With a dynamic and focused Chief Minister like Bhuvan Chandra Khanduri, I am certain Uttarakhand will go places. His stewardship of the Surface Transport Ministry during Atal Bihari Vajpayee’s Prime Ministership was exemplary; Gen Khanduri was the executor of the Golden Quadrilateral project, which, despite the ineptitude and widely alleged corruption of his successors, is making a huge difference to contemporary India wherever it has been completed.

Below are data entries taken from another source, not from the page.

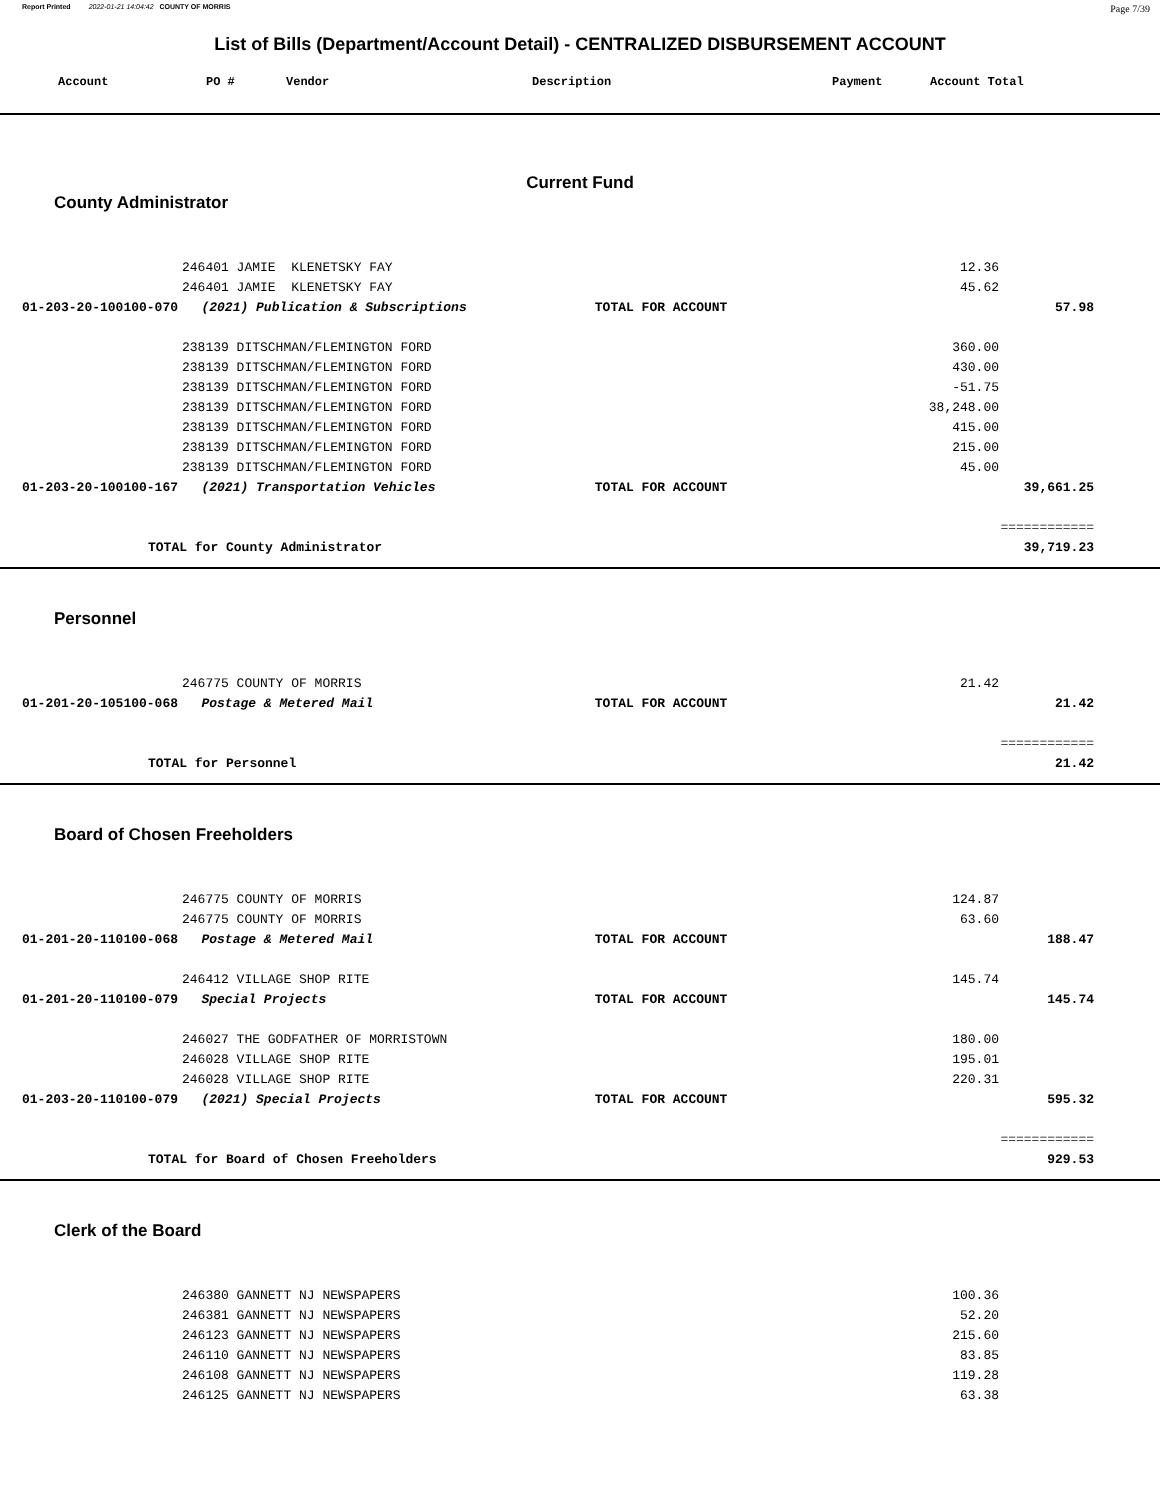Report Printed 2022-01-21 14:04:42 COUNTY OF MORRIS Page 7/39
List of Bills (Department/Account Detail) - CENTRALIZED DISBURSEMENT ACCOUNT
| | Account | PO # | Vendor | Description | Payment | Account Total |
| --- | --- | --- | --- | --- | --- | --- |
Current Fund
County Administrator
| | | 246401 JAMIE KLENETSKY FAY | | 12.36 | | |
| | | 246401 JAMIE KLENETSKY FAY | | 45.62 | | |
| | 01-203-20-100100-070 (2021) Publication & Subscriptions | | TOTAL FOR ACCOUNT | | 57.98 | |
| | | 238139 DITSCHMAN/FLEMINGTON FORD | | 360.00 | | |
| | | 238139 DITSCHMAN/FLEMINGTON FORD | | 430.00 | | |
| | | 238139 DITSCHMAN/FLEMINGTON FORD | | -51.75 | | |
| | | 238139 DITSCHMAN/FLEMINGTON FORD | | 38,248.00 | | |
| | | 238139 DITSCHMAN/FLEMINGTON FORD | | 415.00 | | |
| | | 238139 DITSCHMAN/FLEMINGTON FORD | | 215.00 | | |
| | | 238139 DITSCHMAN/FLEMINGTON FORD | | 45.00 | | |
| | 01-203-20-100100-167 (2021) Transportation Vehicles | | TOTAL FOR ACCOUNT | | 39,661.25 | |
| | | | | | ============ | |
| | TOTAL for County Administrator | | | | 39,719.23 | |
Personnel
| | | 246775 COUNTY OF MORRIS | | 21.42 | | |
| | 01-201-20-105100-068 Postage & Metered Mail | | TOTAL FOR ACCOUNT | | 21.42 | |
| | | | | | ============ | |
| | TOTAL for Personnel | | | | 21.42 | |
Board of Chosen Freeholders
| | | 246775 COUNTY OF MORRIS | | 124.87 | | |
| | | 246775 COUNTY OF MORRIS | | 63.60 | | |
| | 01-201-20-110100-068 Postage & Metered Mail | | TOTAL FOR ACCOUNT | | 188.47 | |
| | | 246412 VILLAGE SHOP RITE | | 145.74 | | |
| | 01-201-20-110100-079 Special Projects | | TOTAL FOR ACCOUNT | | 145.74 | |
| | | 246027 THE GODFATHER OF MORRISTOWN | | 180.00 | | |
| | | 246028 VILLAGE SHOP RITE | | 195.01 | | |
| | | 246028 VILLAGE SHOP RITE | | 220.31 | | |
| | 01-203-20-110100-079 (2021) Special Projects | | TOTAL FOR ACCOUNT | | 595.32 | |
| | | | | | ============ | |
| | TOTAL for Board of Chosen Freeholders | | | | 929.53 | |
Clerk of the Board
| | | 246380 GANNETT NJ NEWSPAPERS | | 100.36 | | |
| | | 246381 GANNETT NJ NEWSPAPERS | | 52.20 | | |
| | | 246123 GANNETT NJ NEWSPAPERS | | 215.60 | | |
| | | 246110 GANNETT NJ NEWSPAPERS | | 83.85 | | |
| | | 246108 GANNETT NJ NEWSPAPERS | | 119.28 | | |
| | | 246125 GANNETT NJ NEWSPAPERS | | 63.38 | | |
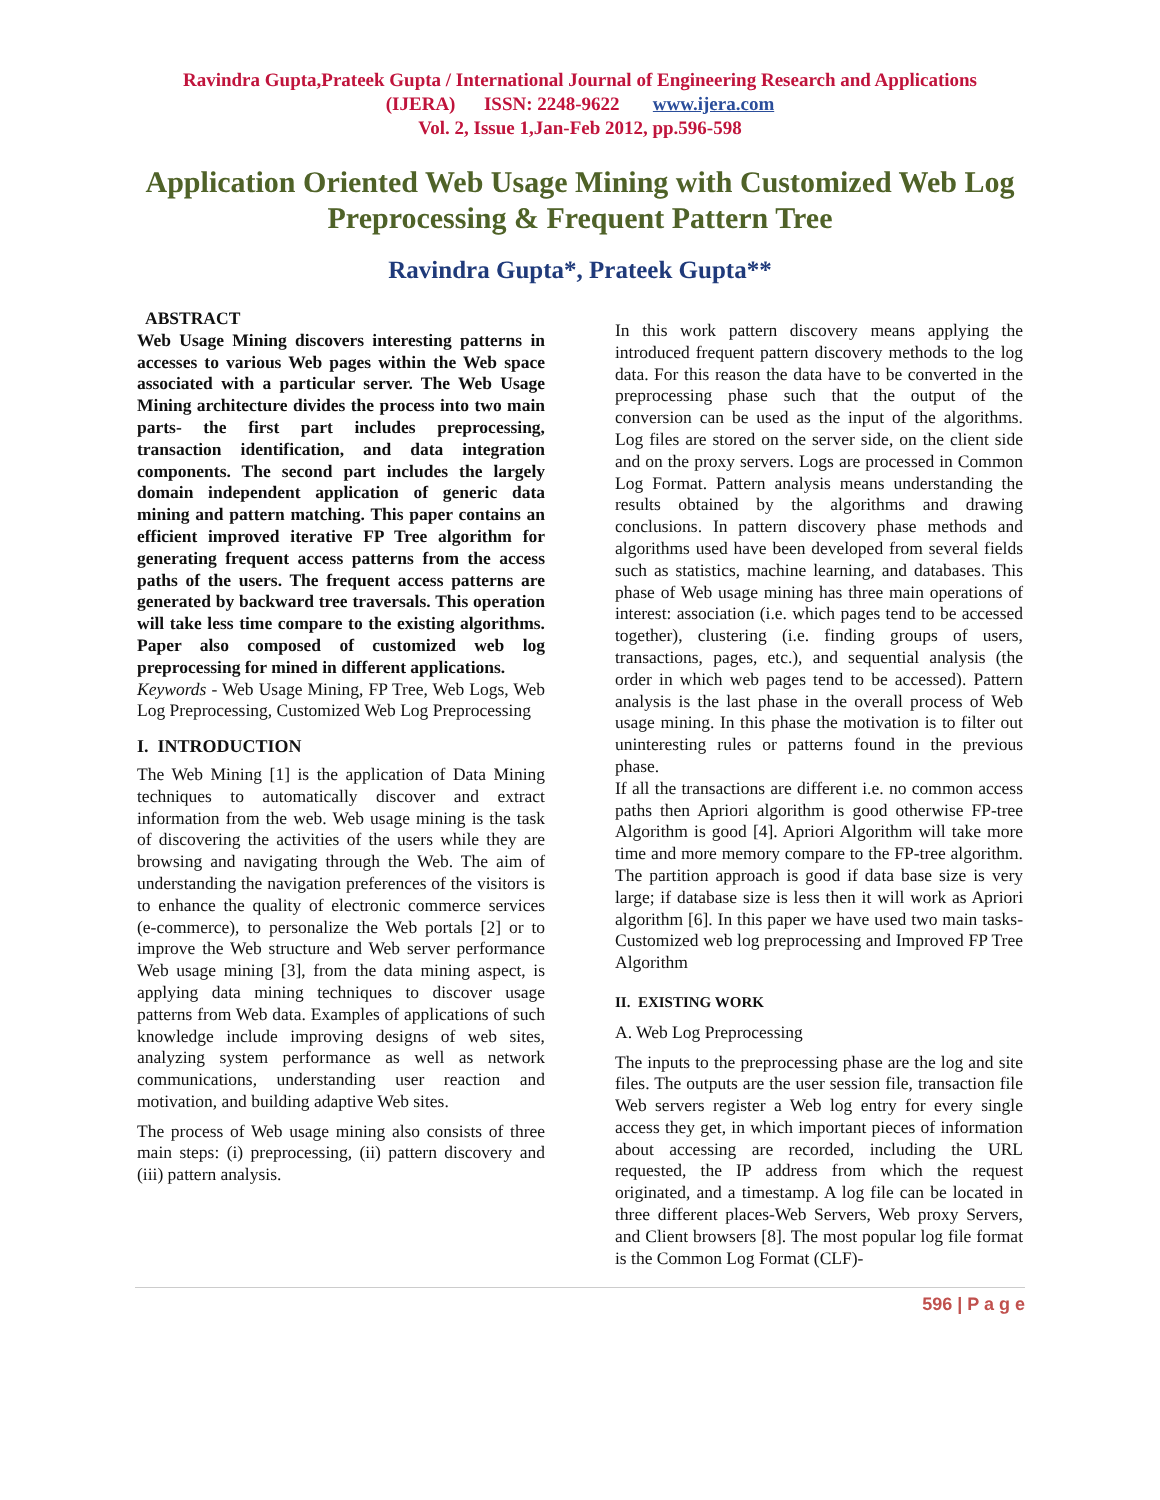Ravindra Gupta,Prateek Gupta / International Journal of Engineering Research and Applications
(IJERA) ISSN: 2248-9622 www.ijera.com
Vol. 2, Issue 1,Jan-Feb 2012, pp.596-598
Application Oriented Web Usage Mining with Customized Web Log Preprocessing & Frequent Pattern Tree
Ravindra Gupta*, Prateek Gupta**
ABSTRACT
Web Usage Mining discovers interesting patterns in accesses to various Web pages within the Web space associated with a particular server. The Web Usage Mining architecture divides the process into two main parts- the first part includes preprocessing, transaction identification, and data integration components. The second part includes the largely domain independent application of generic data mining and pattern matching. This paper contains an efficient improved iterative FP Tree algorithm for generating frequent access patterns from the access paths of the users. The frequent access patterns are generated by backward tree traversals. This operation will take less time compare to the existing algorithms. Paper also composed of customized web log preprocessing for mined in different applications.
Keywords - Web Usage Mining, FP Tree, Web Logs, Web Log Preprocessing, Customized Web Log Preprocessing
I. INTRODUCTION
The Web Mining [1] is the application of Data Mining techniques to automatically discover and extract information from the web. Web usage mining is the task of discovering the activities of the users while they are browsing and navigating through the Web. The aim of understanding the navigation preferences of the visitors is to enhance the quality of electronic commerce services (e-commerce), to personalize the Web portals [2] or to improve the Web structure and Web server performance Web usage mining [3], from the data mining aspect, is applying data mining techniques to discover usage patterns from Web data. Examples of applications of such knowledge include improving designs of web sites, analyzing system performance as well as network communications, understanding user reaction and motivation, and building adaptive Web sites.
The process of Web usage mining also consists of three main steps: (i) preprocessing, (ii) pattern discovery and (iii) pattern analysis.
In this work pattern discovery means applying the introduced frequent pattern discovery methods to the log data. For this reason the data have to be converted in the preprocessing phase such that the output of the conversion can be used as the input of the algorithms. Log files are stored on the server side, on the client side and on the proxy servers. Logs are processed in Common Log Format. Pattern analysis means understanding the results obtained by the algorithms and drawing conclusions. In pattern discovery phase methods and algorithms used have been developed from several fields such as statistics, machine learning, and databases. This phase of Web usage mining has three main operations of interest: association (i.e. which pages tend to be accessed together), clustering (i.e. finding groups of users, transactions, pages, etc.), and sequential analysis (the order in which web pages tend to be accessed). Pattern analysis is the last phase in the overall process of Web usage mining. In this phase the motivation is to filter out uninteresting rules or patterns found in the previous phase.
If all the transactions are different i.e. no common access paths then Apriori algorithm is good otherwise FP-tree Algorithm is good [4]. Apriori Algorithm will take more time and more memory compare to the FP-tree algorithm. The partition approach is good if data base size is very large; if database size is less then it will work as Apriori algorithm [6]. In this paper we have used two main tasks-Customized web log preprocessing and Improved FP Tree Algorithm
II. EXISTING WORK
A. Web Log Preprocessing
The inputs to the preprocessing phase are the log and site files. The outputs are the user session file, transaction file Web servers register a Web log entry for every single access they get, in which important pieces of information about accessing are recorded, including the URL requested, the IP address from which the request originated, and a timestamp. A log file can be located in three different places-Web Servers, Web proxy Servers, and Client browsers [8]. The most popular log file format is the Common Log Format (CLF)-
596 | P a g e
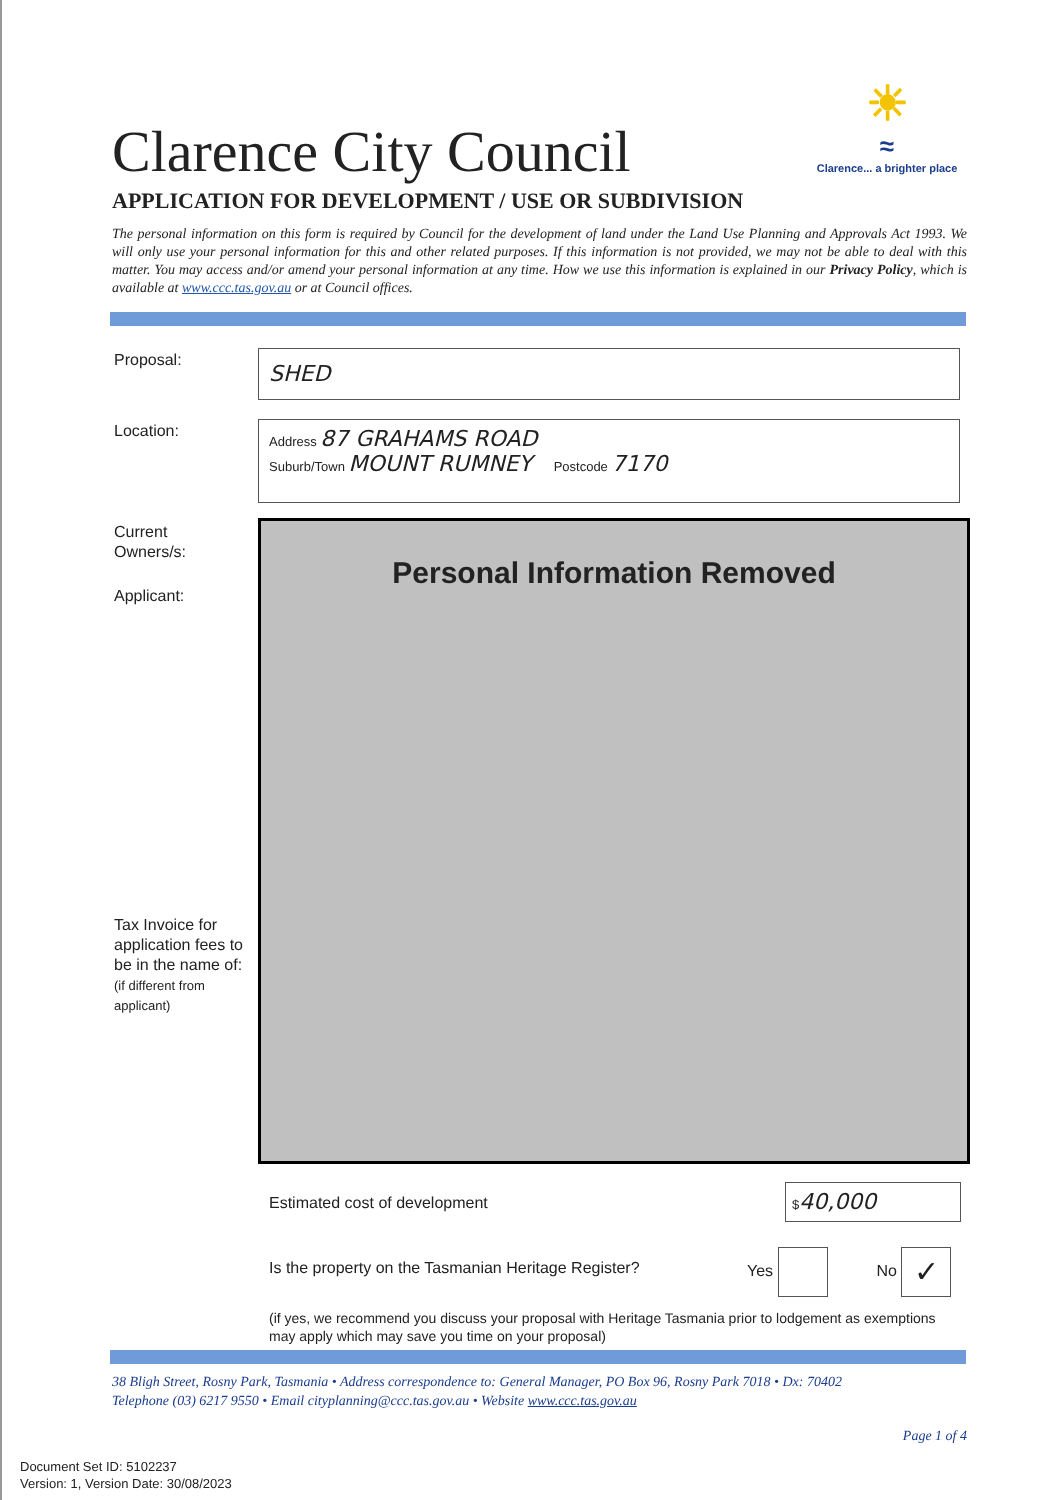Clarence City Council
☀
≈
Clarence... a brighter place
APPLICATION FOR DEVELOPMENT / USE OR SUBDIVISION
The personal information on this form is required by Council for the development of land under the Land Use Planning and Approvals Act 1993. We will only use your personal information for this and other related purposes. If this information is not provided, we may not be able to deal with this matter. You may access and/or amend your personal information at any time. How we use this information is explained in our Privacy Policy, which is available at www.ccc.tas.gov.au or at Council offices.
Proposal: SHED
Location:
Address 87 GRAHAMS ROAD
Suburb/Town MOUNT RUMNEY Postcode 7170
Current
Owners/s:
Applicant:
Personal Information Removed
Tax Invoice for
application fees to
be in the name of:
(if different from
applicant)
Estimated cost of development
$40,000
Is the property on the Tasmanian Heritage Register?
Yes No ✓
(if yes, we recommend you discuss your proposal with Heritage Tasmania prior to lodgement as exemptions may apply which may save you time on your proposal)
38 Bligh Street, Rosny Park, Tasmania • Address correspondence to: General Manager, PO Box 96, Rosny Park 7018 • Dx: 70402
Telephone (03) 6217 9550 • Email cityplanning@ccc.tas.gov.au • Website www.ccc.tas.gov.au
Page 1 of 4
Document Set ID: 5102237
Version: 1, Version Date: 30/08/2023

That is why I was pained driving through incredibly damaged tracks on the stretch between Gairsain and Karnprayag, especially a 12-km nightmare from Adi Badri to Simli. The ordeal did not end once we reached Karnprayag, bang on the route to the pilgrim centre of Badrinath and ski resort of Auli. While the drive was significantly better after some time and we reached Devprayag via Rudraprayag and Srinagar in good time, thereafter the road has simply ceased to exist. Evidently, the National Highway Authority of India (NHAI) undertook to widen the road connecting Devprayag and Rishikesh but abandoned the work with the onset of monsoon. As a result, humungous boulders and massive trees have descended on what used to be the road, officially National Highway 87, making it almost impossible to negotiate especially after sundown. Considering the density of traffic on this route, it is criminal to leave people to travel at their own risk on a road bordered by steep hills on one side and the raging Ganga on the other.

Upon inquiry in Dehra Dun, I discovered that the Government of India has not released stipulated funds to NHAI which, in turn, is unable to pay the Border Roads Organisation (BRO) to speedily complete the project. Yet, even the Bhowali-Karnprayag stretch, covering nearly 200 km, has been assigned to NHAI as it now sports the NH 87E (extension) label. What is the point of asking NHAI to take over corridors that it cannot adequately maintain? And why starve BRO of funds to rapidly complete road projects that are crucial both to tourism and defence? I share Gen Khanduri’s anguish over the UPA Government de-prioritising India’s highway hopes. We can cry hoarse over China building a metalled road to the Everest base camp, but the fact is that they have built some splendid six-lane expressways throughout their country. Our present regime, on the other hand, thinks road-building is immaterial because it feels proverbial Hindu fatalism will accept just about every sloppiness. That kind of negligence causes 80,000 deaths every year on our fatal highways.